Save your protests about City Council for April 27, 2021

You can save your thanks for later.
Yes, the 16,994 people who did not vote in Morgantown’s City Council election owe the 1,630 people who did vote a debt of gratitude.
After all, it was each of you no-shows who allowed them to determine the outcome of this election for you.
Of course, many may not be exactly happy about the outcome of this election. And they may be even more unhappy in the near future.
Issues ranging from an additional 1 percent sales tax to annexation and a potential new municipal fee were all only in play months ago.
But t now City Council is looking at clear sailing for years to come, it’s   ready to seriously go to work on those issues and others immediately.
It’s not unusual for a crisis to spur people to action. Problem is, if new taxes and fees or annexation are not your thing you’ll have to wait until April 27, 2021, to express your disfavor.
But looking beyond any of those issues or others up the road, the real crisis here is the appalling turnout by eligible voters in Morgantown’s muncipal election.

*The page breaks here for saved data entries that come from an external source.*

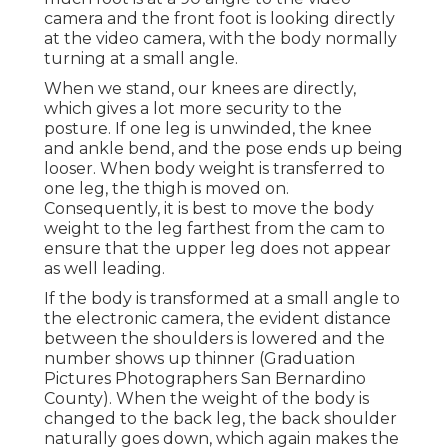
camera and the front foot is looking directly
at the video camera, with the body normally
turning at a small angle.
When we stand, our knees are directly,
which gives a lot more security to the
posture. If one leg is unwinded, the knee
and ankle bend, and the pose ends up being
looser. When body weight is transferred to
one leg, the thigh is moved on.
Consequently, it is best to move the body
weight to the leg farthest from the cam to
ensure that the upper leg does not appear
as well leading.
If the body is transformed at a small angle to
the electronic camera, the evident distance
between the shoulders is lowered and the
number shows up thinner (Graduation
Pictures Photographers San Bernardino
County). When the weight of the body is
changed to the back leg, the back shoulder
naturally goes down, which again makes the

Take just the fact that there were 600 more registered voters in Morgantown this week than in April 2017, but more than 1,000 fewer voters cast a ballot.
In 2017, with each of the city’s seven wards contested, that election’s turnout of 14.8 percent — 8.7 percent this year — looks like a downpour compared to the sprinkle of ballots cast Tuesday.

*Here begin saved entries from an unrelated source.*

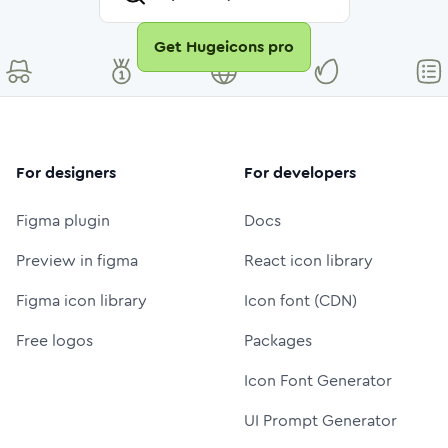
Get Hugeicons pro
For designers
For developers
Figma plugin
Docs
Preview in figma
React icon library
Figma icon library
Icon font (CDN)
Free logos
Packages
Icon Font Generator
UI Prompt Generator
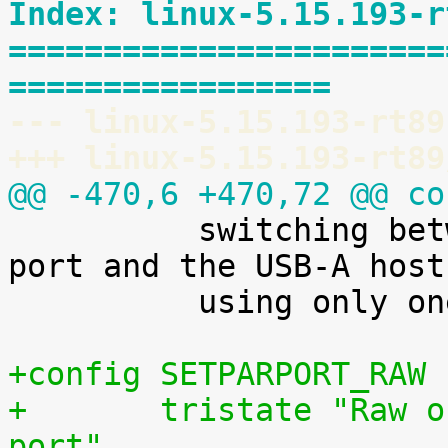
Index: linux-5.15.193-r
=======================
=================
--- linux-5.15.193-rt89
+++ linux-5.15.193-rt89
@@ -470,6 +470,72 @@ co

Say what you want to about the candidates, their positions, or even the weather lately, this doesn’t make sense. Especially in a city like ours, which is home to some of the most educated, affluent and articulate people statewide.
True, we didn’t  bottom out Tuesday. That low mark belongs to 2007  with a 1.5 percent turnout and 1999 with 2.8 percent.
But we can easily explain that away by the fact that only seven candidates bothered to even run for council’s seven seats then.
Although two seats in the seven wards were unopposed this year, and two others featured write-in candidates not on the ballot, there were still 14 candidates to choose from.
Clearly, some still care enough about democracy to vote and enough about who our leaders are to elect them.
This election was also reported on by local media for weeks and conducted by the city clerk’s office well and beyond reproach.
And to their credit, the  candidates did not stoop to the kind of  down and dirty campaigning that can deter voter turnout.
But people need to understand, when they choose not to vote, there will be consequences.
Worse than consequences to your wallet or purse, too.
More importantly, you gave up your license to complain.